Il delirio del “senatore arabo” contro Delmastro per cancellare il ricordo del suo “Air Force Renzi”…
Di lui Berlusconi diceva che era bravo ma non aveva voti. Altri, parafrasando l’Al Capone di Robert De Niro, pensano che sia, “tutto chiacchiere e distintivo”. Eppure, il 2014 riuscì a far superare al Pd la barriera del 40% alle elezioni europee. Oggi Matteo Renzi, il più ricco dei nostri parlamentari grazie a floride consulenze con il mondo arabo ( dove i diritti civili di cui parla non sono proprio una priorità per usare un eufemismo) ha sparato ad alzo zero contro il governo Meloni perdendo quel senso della misura che gli ha fatto parlare di riformismo e di rifiuto delle logiche personali. Attacca Delmastro per la serata del 31 accusandolo di avere una falange come scorta (!), ripropone la solita solfa su Lollobrigida (dimenticando che il ministro ha fatto fermare un treno per poter essere presente a Caivano, dove la camorra ha prosperato fino a pochi mesi fa) e dimentica, come direbbe Faber, il suo “cattivo esempio “ nel tentativo di dare buoni consigli.
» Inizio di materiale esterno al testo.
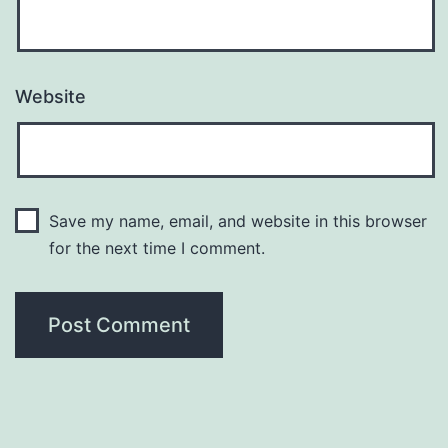
Website
Save my name, email, and website in this browser
for the next time I comment.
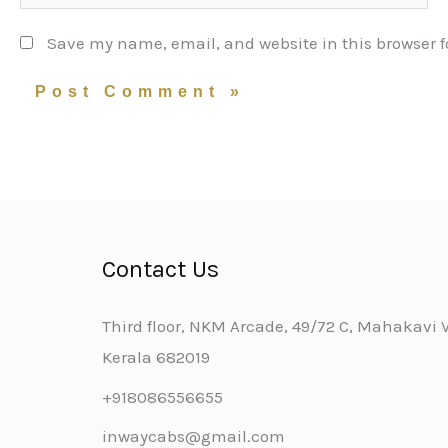
Save my name, email, and website in this browser f
Contact Us
Third floor, NKM Arcade, 49/72 C, Mahakavi Va
Kerala 682019
+918086556655
inwaycabs@gmail.com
Ancora oggi abbiamo in dotazione ( altro che falange..) il “Renzi Force one”, l’inutile aereo presidenziale noleggiato per centinaia di milioni di euro dall’ex sindaco di Firenze quando era a Palazzo Chigi e non sappiamo che farcene.
Renzi, che in realtà è stato sempre il più tattico e non il più bravo, invoca coerenza e chiama alle armi tutto l’arco costituzionale: insieme al governo lancia la sfida a Schlein e Nardella con l’obiettivo dichiarato di far perdere Firenze al centrosinistra.
Sa di essere ben sotto la soglia del 4% alle europee, che segna lo sbarramento, e dimentica che la sua incoerenza fu sigillata dal referendum costituzionale perso nel 2016. Matteo aveva dichiarato urbi et orbi che in caso di sconfitta avrebbe lasciato la politica ma invece è ancora qui, oltre sette anni dopo, a presidiare la terra di nessuno del fantomatico centro. Il suo sogno mal celato, mentre dice sì al premierato, sarebbe quello di tornare a essere decisivo, con la sua piccola truppa, per l’ennesimo governo tecnico. Un’allucinazione ma anche il modo per sopravvivere. Quando prese il comando del Pd, dopo avere affossato Prodi al Quirinale, mise sostanzialmente subito in chiaro il suo anticomunismo. Oggi galleggia in un consenso impercettibile ma è in grado di dare buoni consigli, tra una conferenza a Riad e una a Dubai. Montanelli lo avrebbe definito, “un simpatico guitto “. Quello che, proprio come gli odiati comunisti, attacca per non essere attaccato. Solo parole al vento.